1) Took out the hooks for the swag lamp; Mrs. Fungus doesn't like it and I'm indifferent about it. With the new overhead fixtures we're putting in, we shouldn't need it, anyway. Patched the holes in the ceiling.
2) Got started on family room walls, specifically the damaged drywall under the south windows. The place where the tape peeled off the joint, after examining it I realized I could basically re-tape it, so I spackled and used the reinforcing mesh and got it all spudged together. Then I turned my attention to another spot, which had been previously spackled by someone else; and as I examined it I found that a plug of spackle about an inch across and two inches long was basically loose. With a bit of prodding the plug came out entirely.
Behind it, the drywall was grey; this bit had been water damaged by a leaking windowsill. Poking and prodding at it, found that the damage was pretty extensive, so I ended up cutting a chunk of gypsum out of the wall about 7"x9". And it was by the floor, so it extended down past the baseboard.
Went to the 4'x4' chunk of drywall I'd bought, and checked a piece of the old drywall against it. Old drywall was thicker than new. Said some bad words. Measured with caliper, found that old drywall was 1/2" and the new stuff was more like 3/8", so I closed up the bunker and put on decent-looking clothes and went to Menards for some 1/2" drywall. Found a 2'x4' piece; it measured as 1/2" with the calipers, so I put it on my cart. Measured it again, and found that it was 3/8" thick.
Me: WTF? Did I grab the wrong piece?
Nope. Turns out that the long edges of drywall are tapered a bit, so that when you tape them, the resulting surface is relatively flat. I did not know that previously. My first measurement, with it on the shelf, had been in the middle of the sheet; the second measurement, on the cart, was one of the tapered edges.
Fair enough. Besides the sheet of drywall, I grabbed three new outlets, and a 4-pack of 100w equivalent LED bulbs. The outlets in the family room are all 52 years old, and if you breathe wrong on a cord that's plugged into one of them it will fall out. Paid $0.48 apiece for new outlets. At that price I may just go on a spree and replace them all.
Got home, prepared to move the 4'x4' chunk of drywall to the garage, and then noticed the size on the label: 1/2". Noticed the tapered edges, and said some very bad words.
Well, I have some extra, in case I need it; and if I don't, it can be the first bit I put up in the garage.
Cut a piece of drywall to fit the hole I'd made in the wall, and managed to get it mudded into place with the reinforcing tape and everything. The spackle does not look very good right now, but it ought to be pretty decently smooth once I sand it, which won't happen for a couple days as it needs to dry completely first.
3) Replaced the outlet nearest where I was working. Shut the power off and replaced it; this is the outlet into which we plug the subwoofer and the remote box for it, the dingus that lets me get away with having it on the other side of the room without having to run a friggin' cable over there. Prior to replacing that socket, all it took was for a cat to walk back there and step on a power cord, and it'd drop right out of the socket, but now that won't happen any longer.

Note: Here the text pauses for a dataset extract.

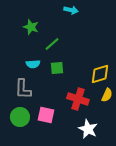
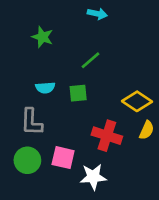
green line: (52, 44) -> (90, 60), moved
yellow diamond: (100, 74) -> (137, 101), turned 50
white star: (88, 129) -> (93, 177), moved, turned -30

I am thinking about running cables for speakers, though. It'd be nice to have full surround in there. Get some nice, small, and unobtrusive surround speakers and mount them near the ceiling. I'd need four of 'em; then add a center speaker and keep the remote for the sub. I can do that practically any time, but it'd be better to do it before painting. Sadly, there's currently no budget for home theater installation, so it'll have to wait. But it's not rocket science.
There are other places where I know I'll have to replace drywall. At least two in the master bath, for example, and the entire bathtub surround, and probably a couple others. Whee!